Sebos são lugares especiais. Carlos Drummond de Andrade também os adorava. Segundo Drummond os sebos foram "cedendo lugar a lojas sofisticadas, onde o livro é exposto como artigo de moda, e há volumes mais chamativos do que as mais doidas gravatas, antes objeto de decoração de interior, do que de leitura". No sebo, de acordo com Drummond, realizamos operações de resgate, encontrando livros que um dia presenteamos, que nunca encontramos, que perdemos, ou que esquecemos em algum lugar. Para Drummond, esse resgate é uma operação cheia de ternura.

Essa mesma ternura é revelada em Ruy Castro. E é de todos nós que amamos os livros. Há muitos anos um colega de magistério me dizia que intelectuais são aqueles que gostam de livros antigos. Tinha razão. Já paramos para contar a quantidade de livros de segundo mão que temos em nossas bibliotecas? Há, infelizmente, alguns sebos abomináveis, cujos donos confundem livros antigos com livros velhos. Um amontoado de livros velhos não é um sebo. Um sebo é um conjunto de livros queridos, sempre à espera de quem os leia.

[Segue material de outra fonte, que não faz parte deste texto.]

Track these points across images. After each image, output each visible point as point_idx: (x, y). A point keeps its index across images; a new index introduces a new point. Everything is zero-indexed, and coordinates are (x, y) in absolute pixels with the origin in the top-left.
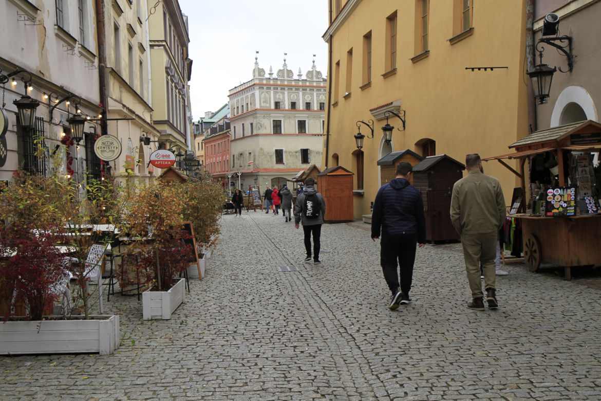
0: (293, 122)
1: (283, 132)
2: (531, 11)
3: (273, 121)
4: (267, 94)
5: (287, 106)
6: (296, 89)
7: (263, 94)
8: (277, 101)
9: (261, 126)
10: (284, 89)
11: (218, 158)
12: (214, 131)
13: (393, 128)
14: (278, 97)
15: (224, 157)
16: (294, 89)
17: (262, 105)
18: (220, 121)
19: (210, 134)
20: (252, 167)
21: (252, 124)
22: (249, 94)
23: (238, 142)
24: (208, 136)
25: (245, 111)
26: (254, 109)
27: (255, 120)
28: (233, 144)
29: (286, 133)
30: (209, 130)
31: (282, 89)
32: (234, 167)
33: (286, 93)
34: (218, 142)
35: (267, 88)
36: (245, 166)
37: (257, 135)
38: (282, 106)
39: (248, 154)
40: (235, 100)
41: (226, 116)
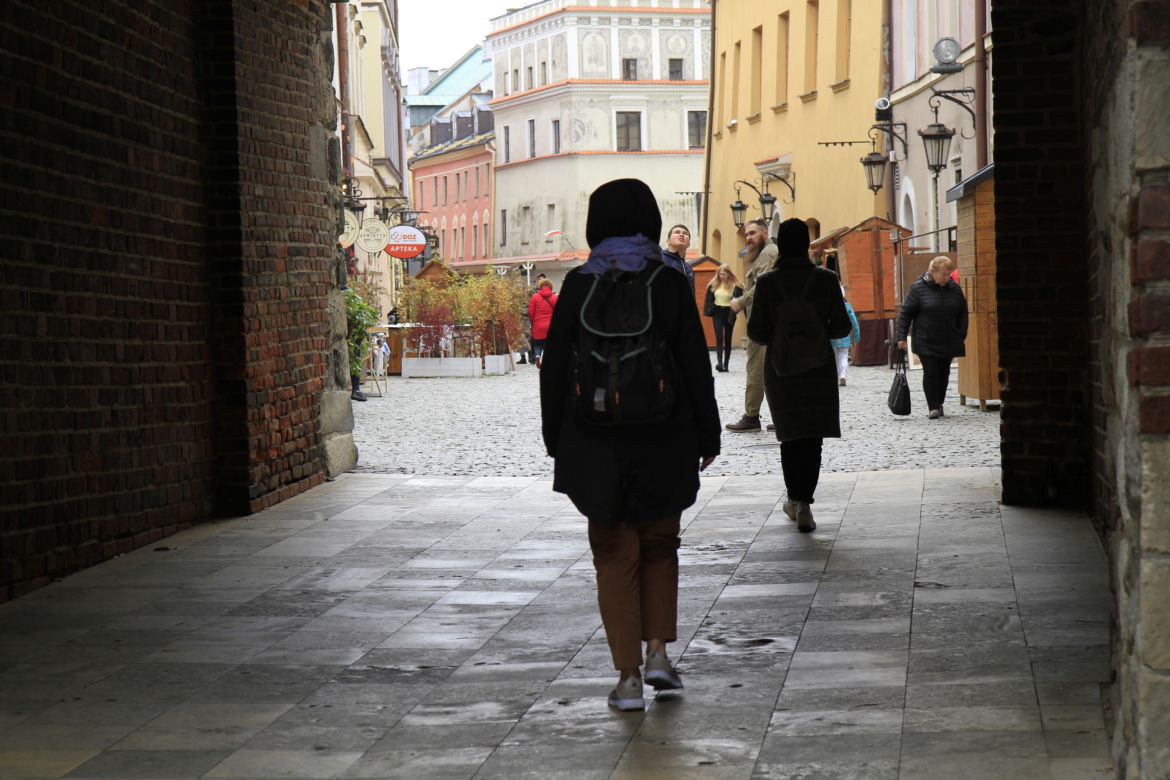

A crise dos dias de hoje tem mudado essa perspectiva. Há filas de vendedores em sebos, para quem a venda de livros significa uma ajuda. É uma situação constrangedora. Um tópico à espera de uma análise mais séria. Falemos de coisas boas.

Eu me fascino com dedicatórias que vejo (e que fotografo) nos livros que contemplo nos sebos. São pais e mães apostando na cultura dos filhos, são filhos retornando a ternura de pais e mães, são namorados e namoradas apaixonadas que circulam livros como pontes de amor, são autores à busca de leitores e de amigos. Dia desses, vi um livro meu, que dei a uma colega, todinho na estante à espera de um comprador. Quase fiz como Drummond, que teria vivido a mesma situação, e que comprou o livro que havia presenteado a um amigo, renovando a dedicatória, e insistindo que o amigo recebesse o livro de novo. Não tive coragem.

A opção de muitos pelos livros eletrônicos também contribuiu para o ocaso das livrarias. No Rio de Janeiro, por exemplo, creio que não há qualquer vestígio do que foram a Livraria Carioca, a Garnier, a Vozes (da Senador Dantas com a Almirante Barroso), a Francisco Alves da Rua do Ouvidor (que creio havia até os anos 70), a José Olympio, a Civilização Brasileira, a Laemmert, a Francisco Alves. Pena.

Nos sebos, no entanto, ainda quem sabe descansam livros que um dia descansaram nessas livrarias gloriosas do passado, de um tempo que já não volta, por mais que queiramos.